“Só falo com ele de vez em quando, rapidinho. Ele ainda não falou com o grupo”, contou Cortez. Por enquanto, a relação dos atletas com o ídolo do clube é acompanhando seu esforço para voltar a jogar. Nem com Denis, seu colega de treino, Rogério Ceni fala em jogar.
O goleiro passou por cirurgia no ombro direito em janeiro e tinha retorno previsto inicialmente para o fim de julho ou início de agosto. O atleta, porém, pode ganhar algumas semanas por conta de suas atividades aumentando a amplitude dos movimentos no local operado.
Nesta quarta-feira, além de trabalhar com o preparador de goleiros Haroldo Lamounier, o arqueiro deu voltas no gramado. “Fico feliz por ver mais um companheiro podendo retornar, retomando seus treinos. Daqui a pouco voltará o Wellington”, apontou Cortez, falando o volante que operou o joelho esquerdo e só deve ficar à disposição em outubro.
Em relação a Rogério Ceni, sua escalação em uma possível decisão da Copa do Brasil depende também de convencer Emerson Leão sobre suas condições físicas. O treinador já se mostrou mais propenso a respeitar a estimativa inicial de tê-lo somente no final de julho.

_Amostra dos dados_:
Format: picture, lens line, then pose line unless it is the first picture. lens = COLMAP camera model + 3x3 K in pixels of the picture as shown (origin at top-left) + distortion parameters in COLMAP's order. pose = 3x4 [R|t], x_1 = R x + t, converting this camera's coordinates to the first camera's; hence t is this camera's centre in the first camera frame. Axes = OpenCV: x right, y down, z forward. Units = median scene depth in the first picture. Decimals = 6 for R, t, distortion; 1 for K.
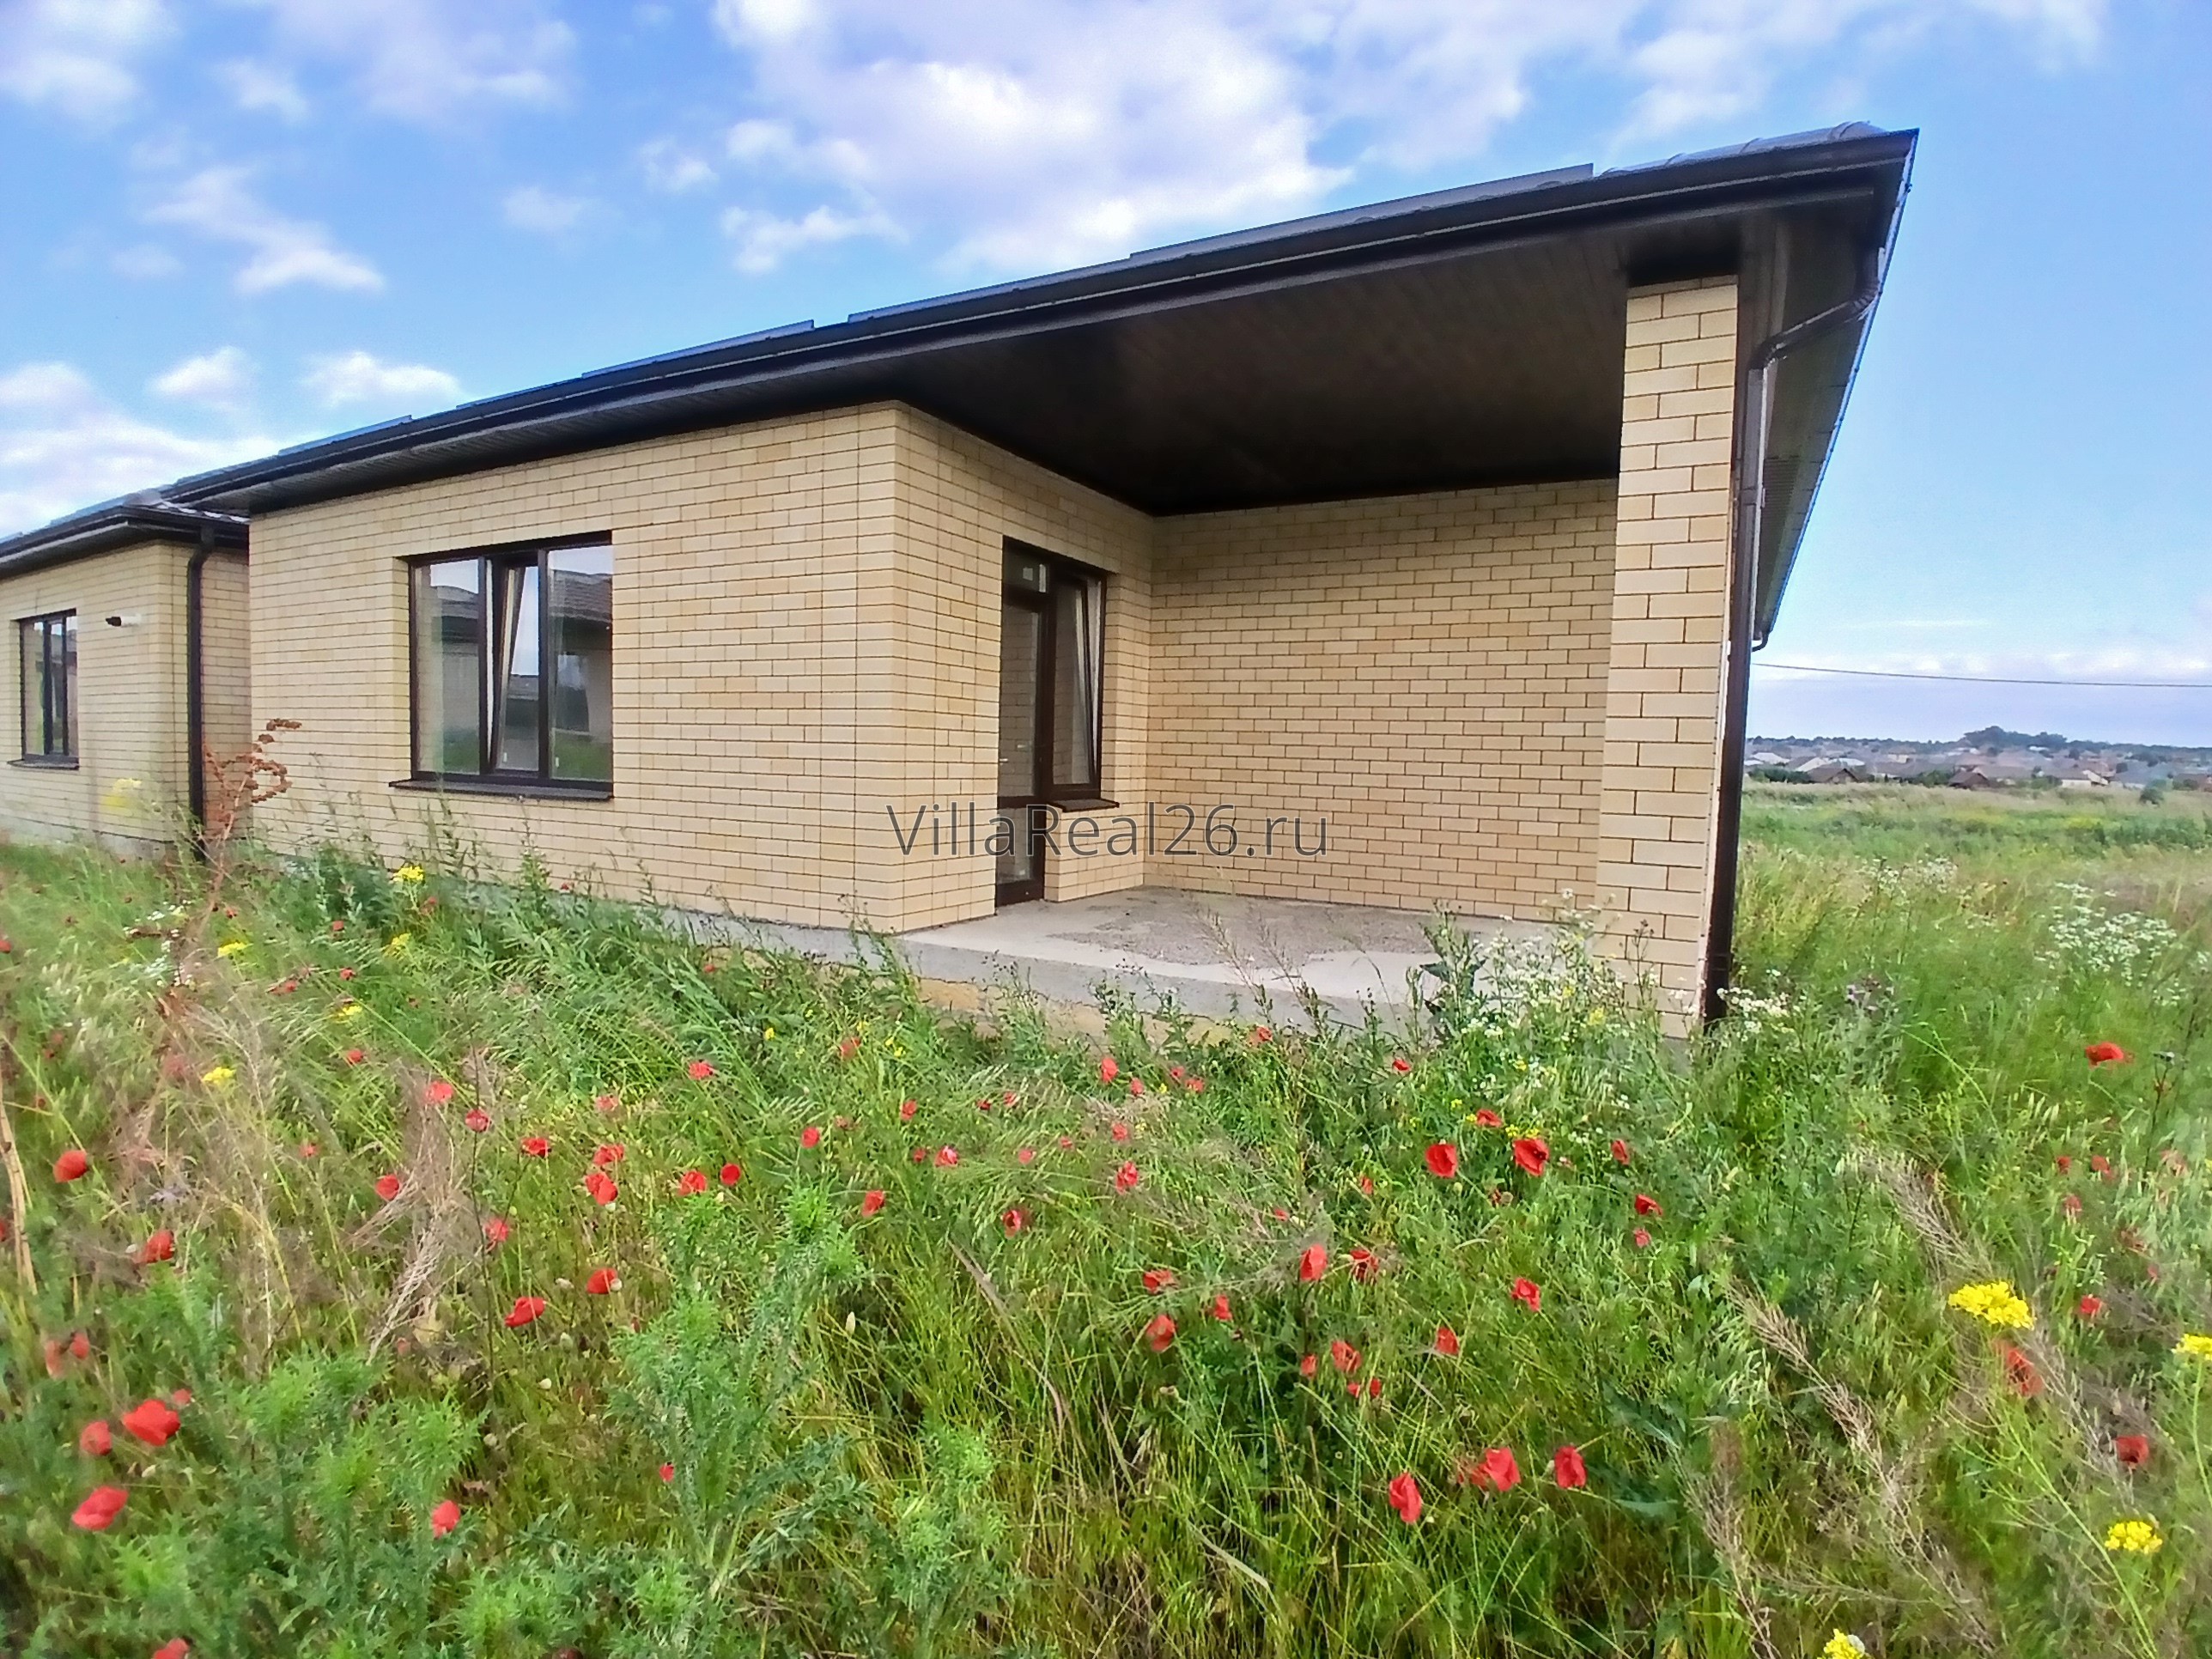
lens RADIAL K [[1114.4, 0, 1102.3], [0, 1114.4, 835.6], [0, 0, 1]] dist [0.003929, -0.045200]
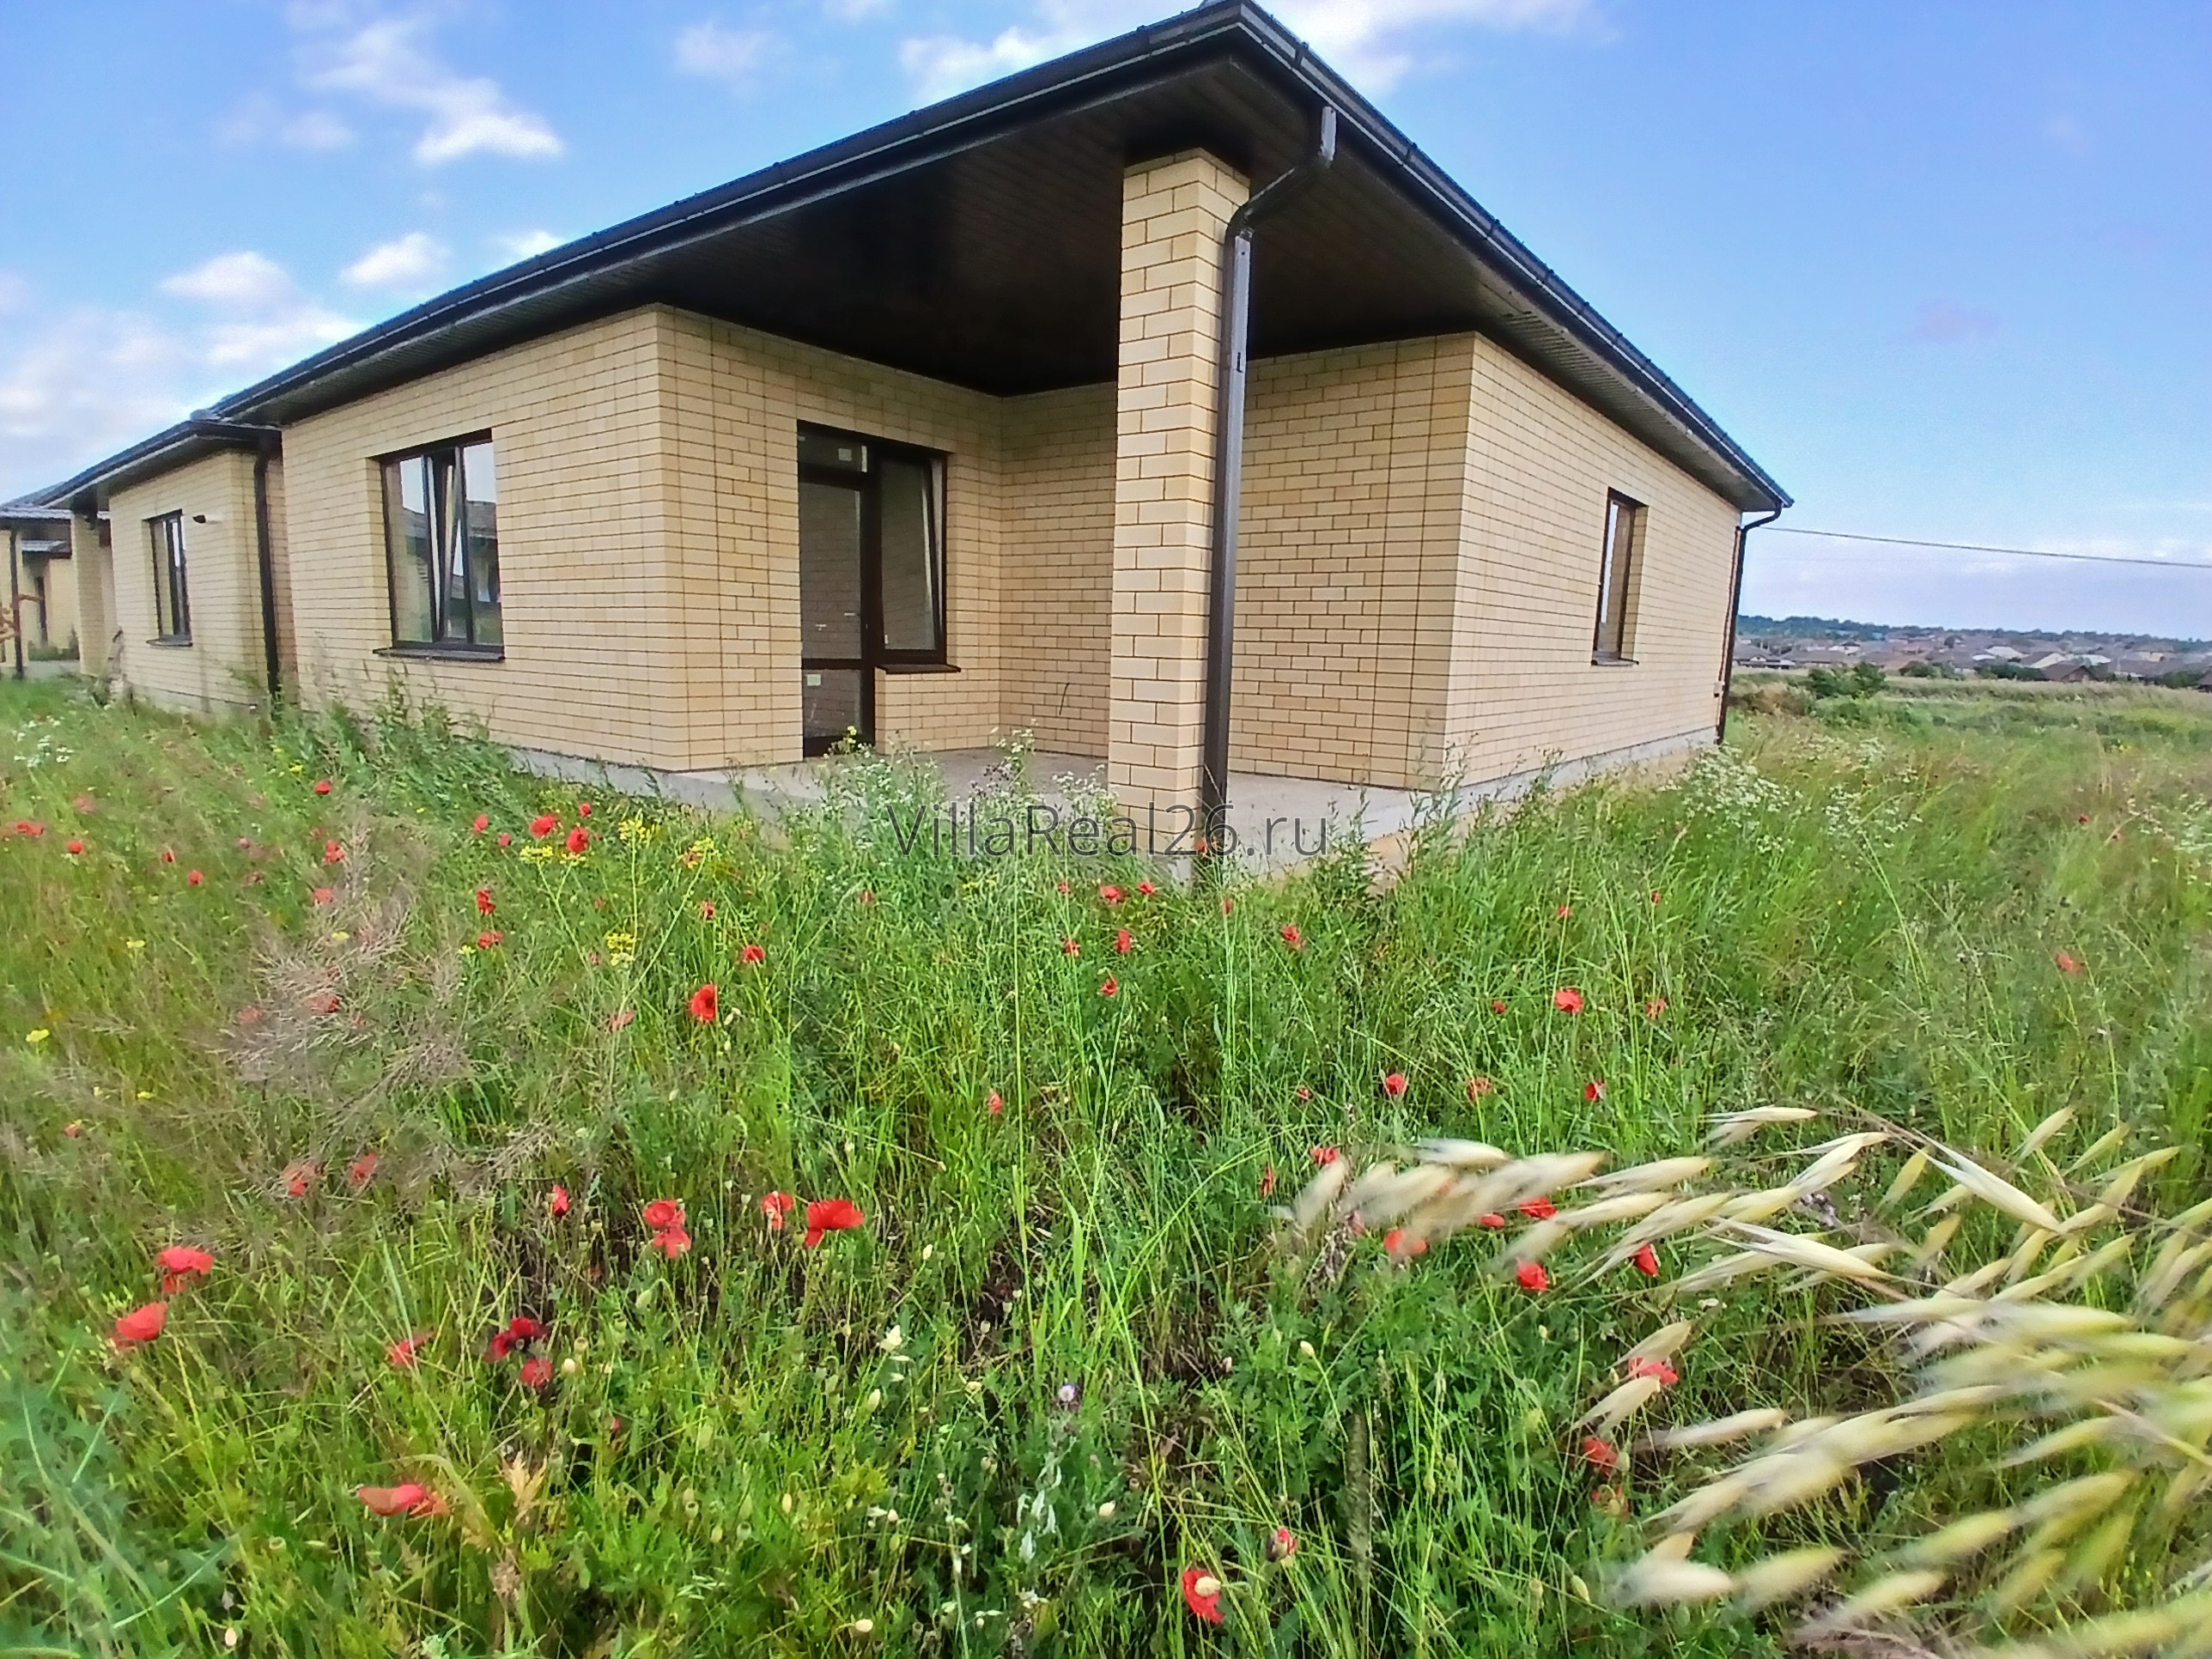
lens RADIAL K [[1114.4, 0, 1102.3], [0, 1114.4, 835.6], [0, 0, 1]] dist [0.003929, -0.045200]
pose [[0.987770, 0.025931, -0.153746, 0.368434], [-0.011229, 0.995344, 0.095734, 0.032146], [0.155513, -0.092837, 0.983462, -0.080303]]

_Explore o material_:
A) Liste todas as pessoas citadas pelo nome no texto sobre a recuperação de Rogério Ceni.
B) Reproduza o trecho do texto sobre a recuperação de Rogério Ceni que começa nas palavras "O goleiro passou" e termina após "no local operado.".
C) Prossiga o texto sobre a recuperação de Rogério Ceni a partir do ponto em que ele termina.
As linhas procedem de uma fonte diferente da do texto.

_Respostas por item_:
A) Cortez, Denis, Rogério Ceni, Haroldo Lamounier, Wellington, Emerson Leão

B)
O goleiro passou por cirurgia no ombro direito em janeiro e tinha retorno previsto inicialmente para o fim de julho ou início de agosto. O atleta, porém, pode ganhar algumas semanas por conta de suas atividades aumentando a amplitude dos movimentos no local operado.

C)
A maior preocupação do comandante, por enquanto, é em preparar quem já está apto a atuar não só nas semifinais da Copa do Brasil, contra o Coritiba, em 14 e 20 de junho, mas também para o próximo compromisso do time, na quarta-feira, diante do Inter, em Porto Alegre, pelo Campeonato Brasileiro.
Nesta quarta-feira, os trabalhos foram realizados apenas a tarde com atividade técnica de posse de bola e prática de finalizações. “O meu grupo não estava com um rendimento muito 100%. Mas temos uma semana boa para trabalhar, amanhã (quinta-feira) tem mais. É sempre bom ir aperfeiçoando para, na hora do jogo, jogar nas redes”, comentou Cortez.